Poitier was made an honorary Knight Commander of the Order of the British Empire by Queen Elizabeth II in 1974.

In 2009, Poitier was awarded the Presidential Medal of Freedom, the United States' highest civilian honour.

In 2016, he was awarded the BAFTA Fellowship for outstanding lifetime achievement in film.

Sidney Poitier was the youngest of seven children, born to Evelyn and Reginald James Poitier, Bahamian farmers who owned a farm on Cat Island. The family would travel to Miami to sell tomatoes and other produce. Reginald also worked as a cab driver in Nassau, Bahamas.

Poitier was born unexpectedly in Miami while his parents were visiting. His birth was two months premature, and he was not expected to survive, but his parents remained in Miami for three months to nurse him to health.

Poitier grew up in the Bahamas, then a British Crown colony. Owing to his unplanned birth in the United States, he was automatically entitled to American citizenship.

Poitier joined the American Negro Theater, but was rejected by audiences. Contrary to what was expected of black actors at the time, Poitier's tone deafness made him unable to sing. Determined to refine his acting skills and rid himself of his noticeable Bahamian accent, he spent the next six months dedicating himself to achieving theatrical success. On his second attempt at the theater, he was noticed and given a leading role in the Broadway production Lysistrata, for which, though it ran a failing four days, he received an invitation to understudy for Anna Lucasta.

By late 1949, he had to choose between leading roles on stage and an offer to work for Darryl F. Zanuck in the film No Way Out (1950).

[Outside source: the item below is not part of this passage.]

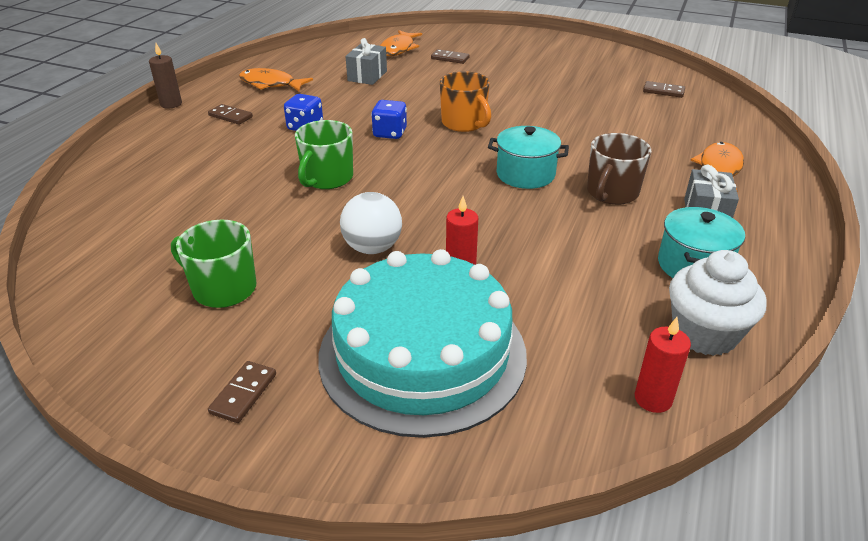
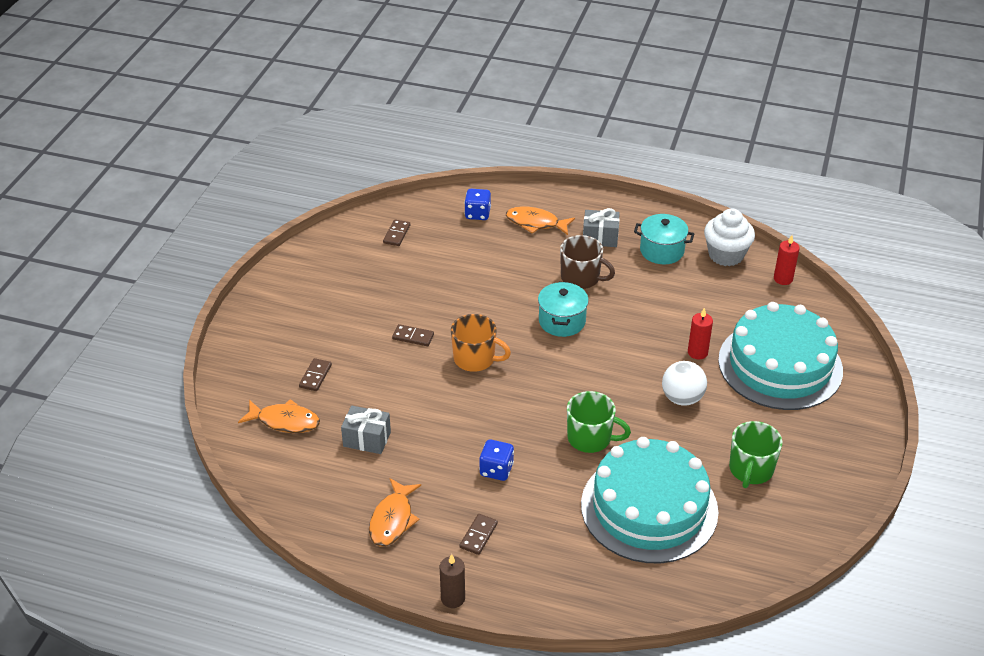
camera: 95 degrees left, 5 degrees up
brown domino [208,361,276,423] -> brown domino moved to [392,324,434,346]
blue dice [371,100,407,139] -> blue dice moved to [464,189,491,220]
orange mug [440,71,491,132] -> orange mug turned 60 degrees clockwise [451,314,511,372]
none -> turquoise cake [581,437,718,563]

In 1951, he travelled to South Africa with the African-American actor Canada Lee to star in the film version of Cry, the Beloved Country. Poitier's breakout role was as Gregory W. Miller, a member of an incorrigible high-school class in Blackboard Jungle (1955).

More information: BFI

In 1958, he starred alongside Tony Curtis in director Stanley Kramer's The Defiant Ones.

He was also the first black actor to win the Academy Award for Best Actor for Lilies of the Field in 1963.

He acted in the first production of A Raisin in the Sun on Broadway in 1959, and later starred in the film version released in 1961. He also gave memorable performances in The Bedford Incident (1965), and A Patch of Blue (1965) co-starring Elizabeth Hartman and Shelley Winters.

In 1967, he was the most successful draw at the box office, the commercial peak of his career, with three popular films, Guess Who's Coming to Dinner; To Sir, with Love and In the Heat of the Night. The last film featured his most successful character, Virgil Tibbs, a Philadelphia, Pennsylvania, detective whose subsequent career was the subject of two sequels: They Call Me MISTER Tibbs! (1970) and The Organization (1971). Many of the films in which Poitier starred during the 1960s would later be cited as social thrillers by both filmmakers and critics.

In 2002, Poitier received the 2001 Honorary Academy Award for his overall contribution to American cinema.

Poitier has directed several films, the most successful being the Richard Pryor-Gene Wilder comedy Stir Crazy, which for many years was the highest-grossing film directed by a person of African descent. His feature film directorial debut, in 1972, was the Western, Buck and the Preacher, in which Poitier also starred, alongside Harry Belafonte. Poitier replaced the original director, Joseph Sargent. Poitier also directed and starred, the next year, in the romance drama, A Warm December. The trio of Poitier, Cosby, and Belafonte reunited, with Poitier again directing, in Uptown Saturday Night. He directed Cosby in Let's Do It Again, A Piece of the Action, and Ghost Dad. Poitier directed, Fast Forward, in 1985.

In April 1997, Poitier was appointed ambassador of the Bahamas to Japan, a position he held until 2007. From 2002 to 2007, he was concurrently the ambassador of the Bahamas to UNESCO.

More information: ABC News


 I was the only Black person on the set.
It was unusual for me to be in a circumstance
in which every move I made was tantamount
to representation of 18 million people.